"""
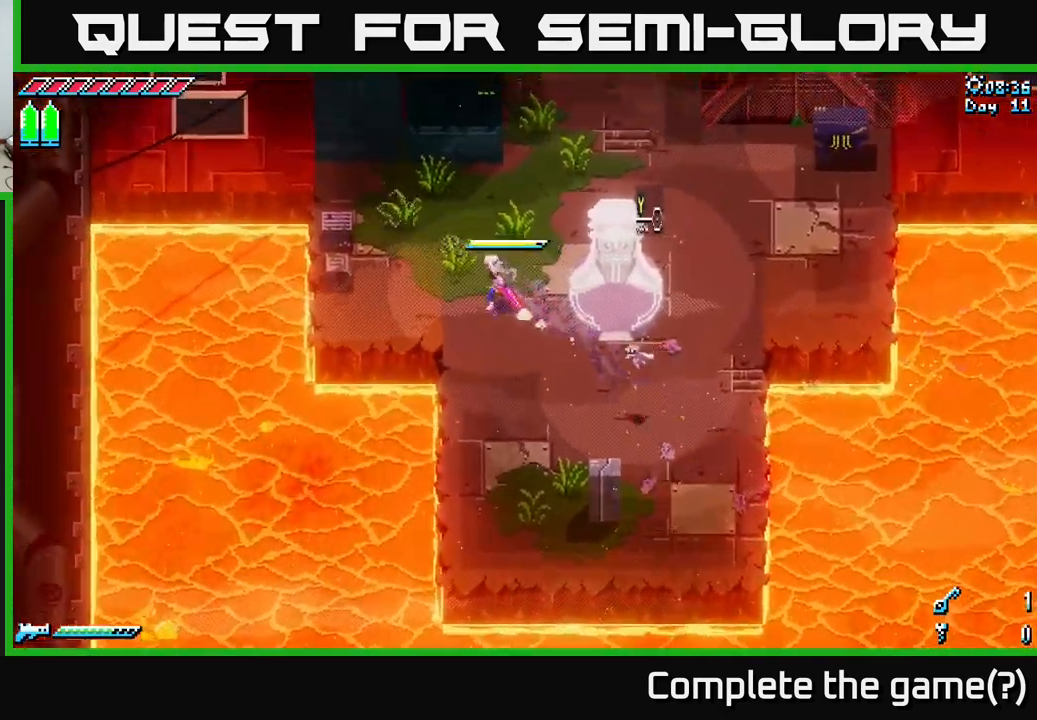
{"buttons": [], "left_stick": "right", "right_stick": "center", "events": [[317, "R2", "down"], [317, "X", "up"], [367, "R2", "up"], [383, "left_stick", "center"], [467, "left_stick", "right"]]}
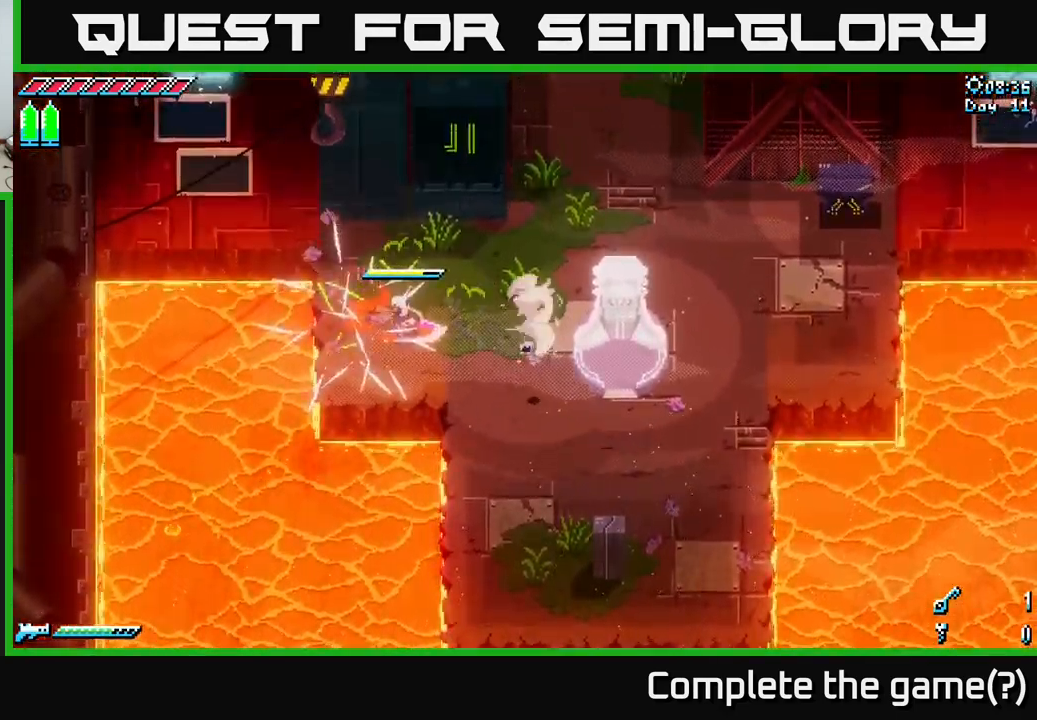
{"buttons": ["X"], "left_stick": "up-right", "right_stick": "center", "events": [[317, "X", "down"], [400, "left_stick", "up-right"]]}
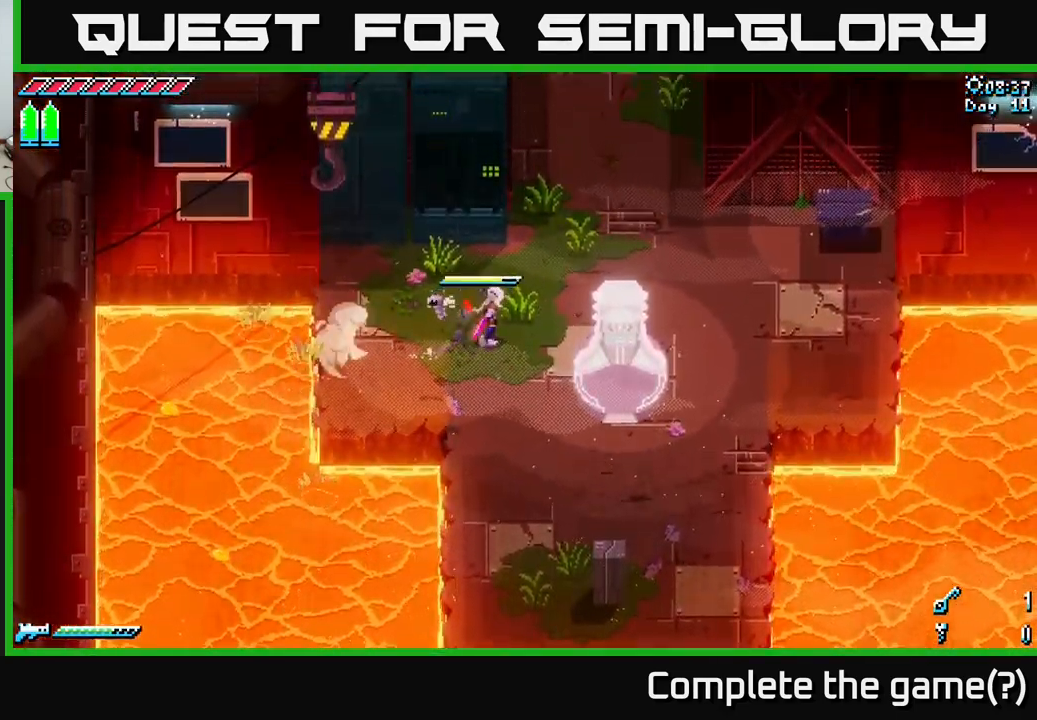
{"buttons": ["X"], "left_stick": "up-right", "right_stick": "center", "events": []}
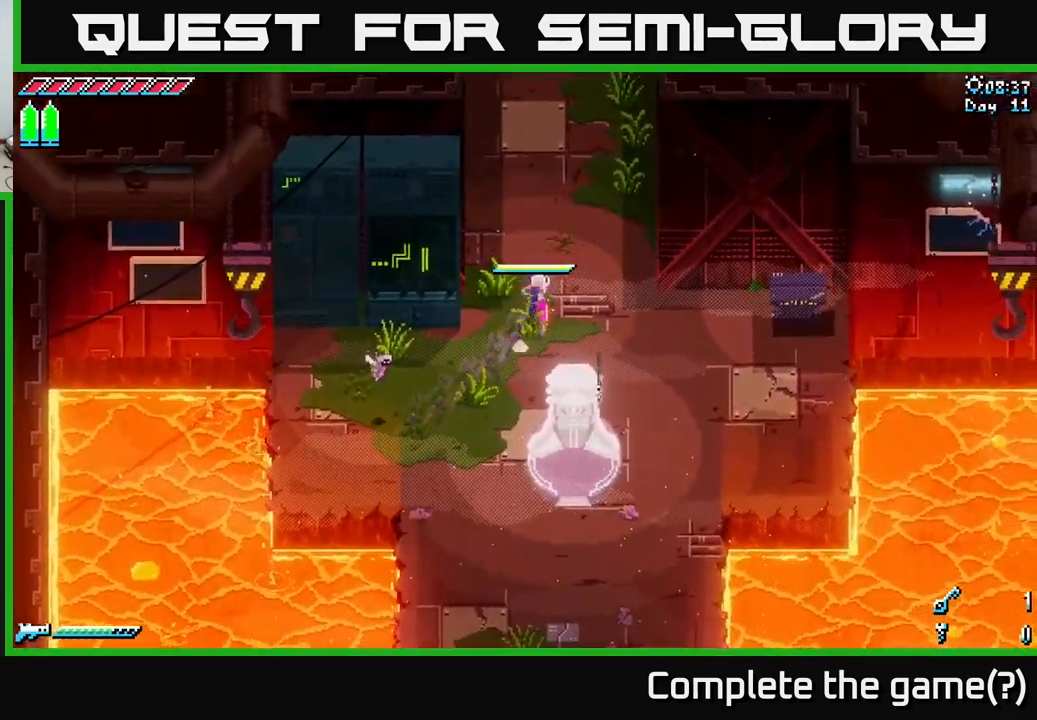
{"buttons": ["X"], "left_stick": "up", "right_stick": "center", "events": [[33, "left_stick", "up"]]}
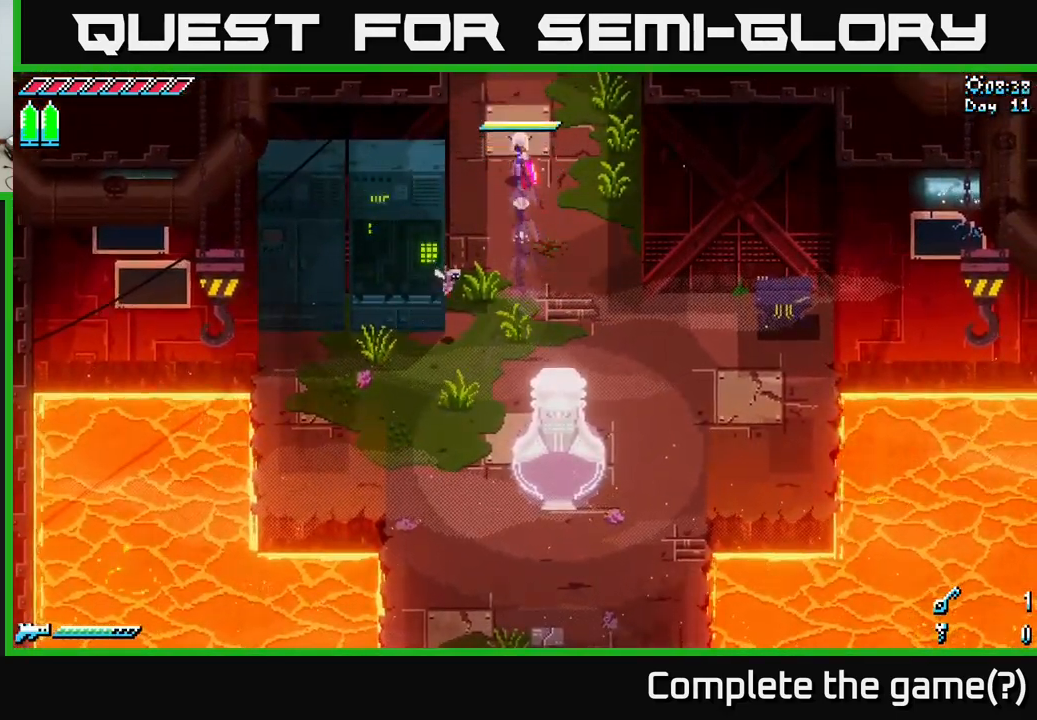
{"buttons": ["X"], "left_stick": "up", "right_stick": "center", "events": []}
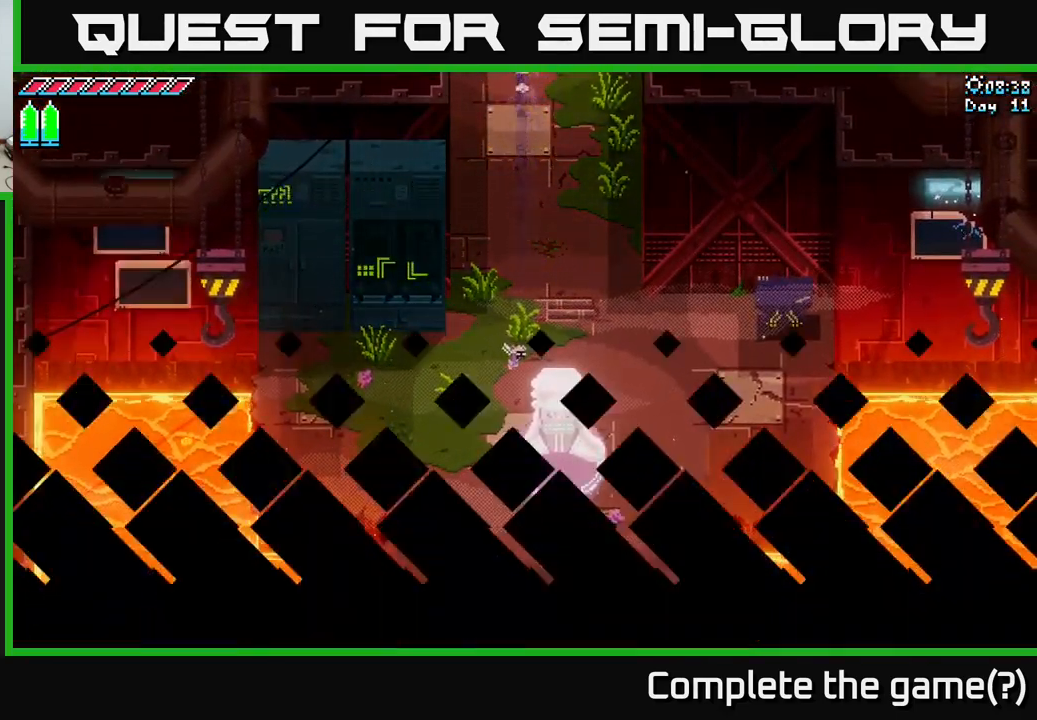
{"buttons": [], "left_stick": "up", "right_stick": "center", "events": [[283, "left_stick", "center"], [467, "left_stick", "up"], [500, "X", "up"]]}
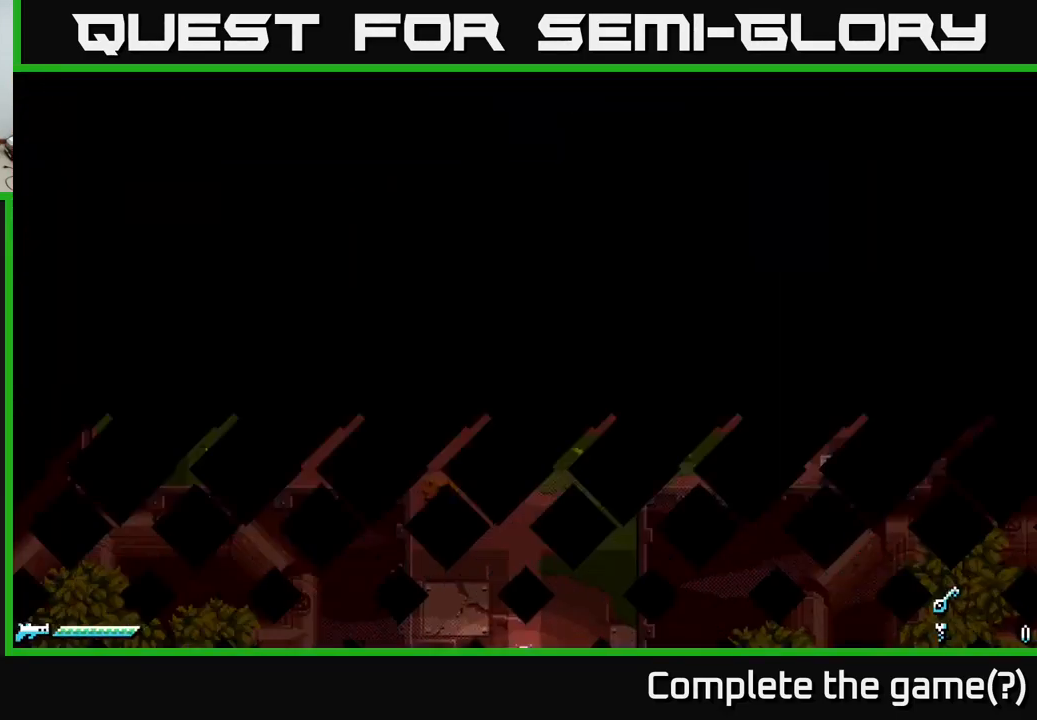
{"buttons": ["X"], "left_stick": "up", "right_stick": "center", "events": [[233, "X", "down"]]}
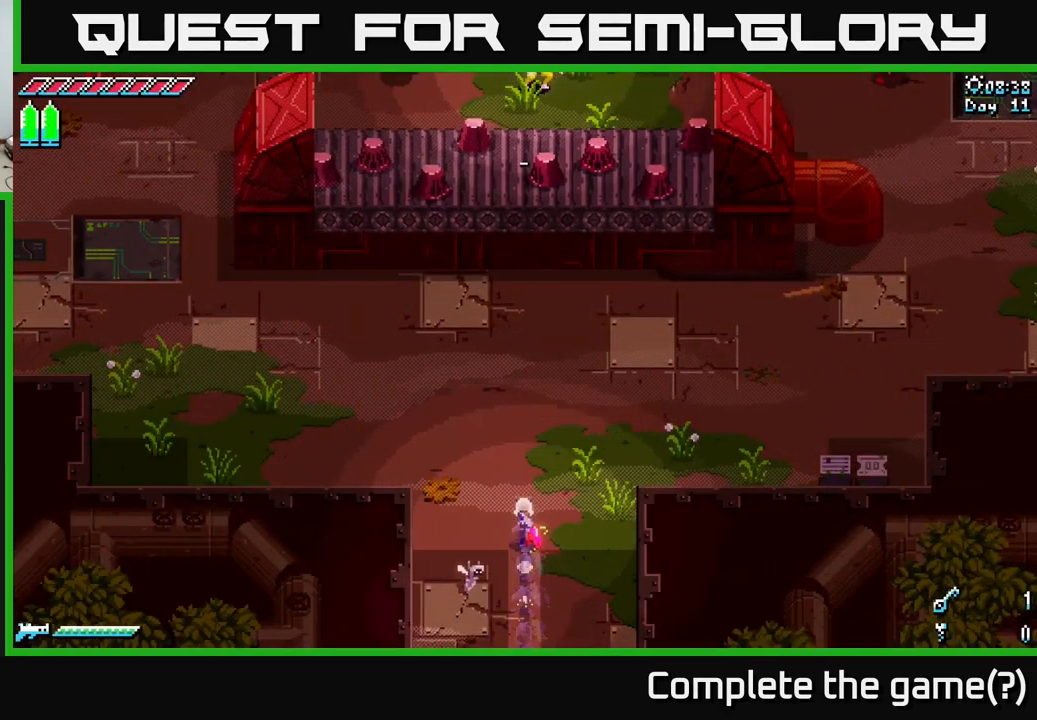
{"buttons": ["X"], "left_stick": "up", "right_stick": "center", "events": [[300, "left_stick", "up-left"], [500, "left_stick", "up"]]}
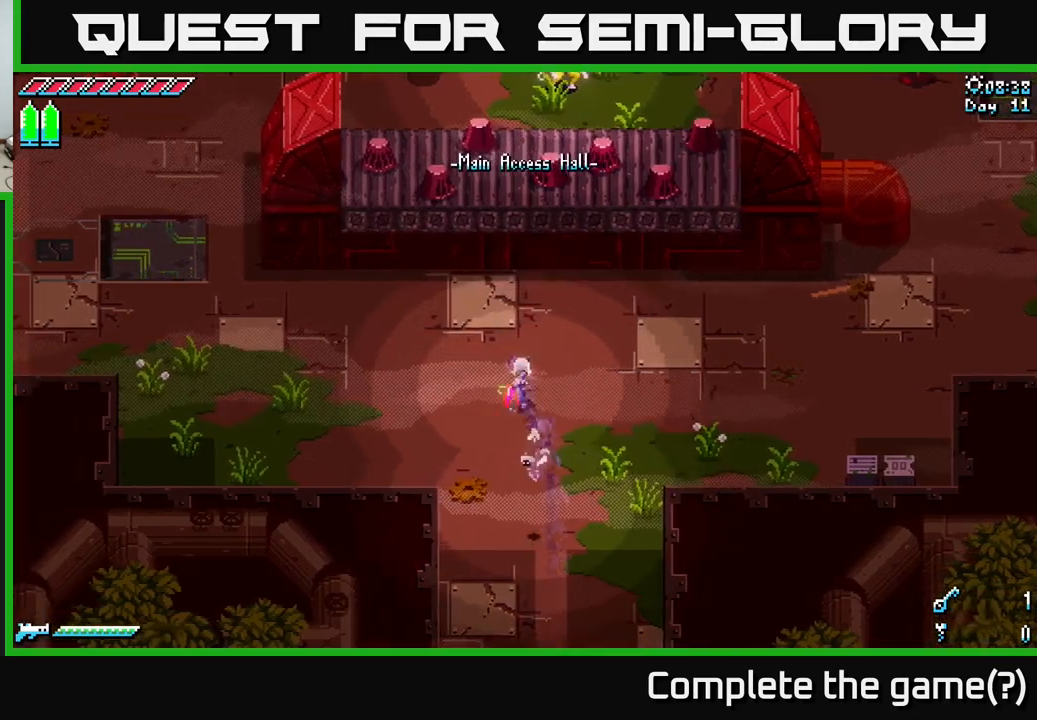
{"buttons": ["X"], "left_stick": "left", "right_stick": "center", "events": [[167, "left_stick", "up-left"], [267, "left_stick", "left"]]}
"""
» **EXERCISE**: Every line of the material must be repeated exactly; pictures stay out.

» **COMPLETED EXERCISE**:
{"buttons": [], "left_stick": "right", "right_stick": "center", "events": [[317, "R2", "down"], [317, "X", "up"], [367, "R2", "up"], [383, "left_stick", "center"], [467, "left_stick", "right"]]}
{"buttons": ["X"], "left_stick": "up-right", "right_stick": "center", "events": [[317, "X", "down"], [400, "left_stick", "up-right"]]}
{"buttons": ["X"], "left_stick": "up-right", "right_stick": "center", "events": []}
{"buttons": ["X"], "left_stick": "up", "right_stick": "center", "events": [[33, "left_stick", "up"]]}
{"buttons": ["X"], "left_stick": "up", "right_stick": "center", "events": []}
{"buttons": [], "left_stick": "up", "right_stick": "center", "events": [[283, "left_stick", "center"], [467, "left_stick", "up"], [500, "X", "up"]]}
{"buttons": ["X"], "left_stick": "up", "right_stick": "center", "events": [[233, "X", "down"]]}
{"buttons": ["X"], "left_stick": "up", "right_stick": "center", "events": [[300, "left_stick", "up-left"], [500, "left_stick", "up"]]}
{"buttons": ["X"], "left_stick": "left", "right_stick": "center", "events": [[167, "left_stick", "up-left"], [267, "left_stick", "left"]]}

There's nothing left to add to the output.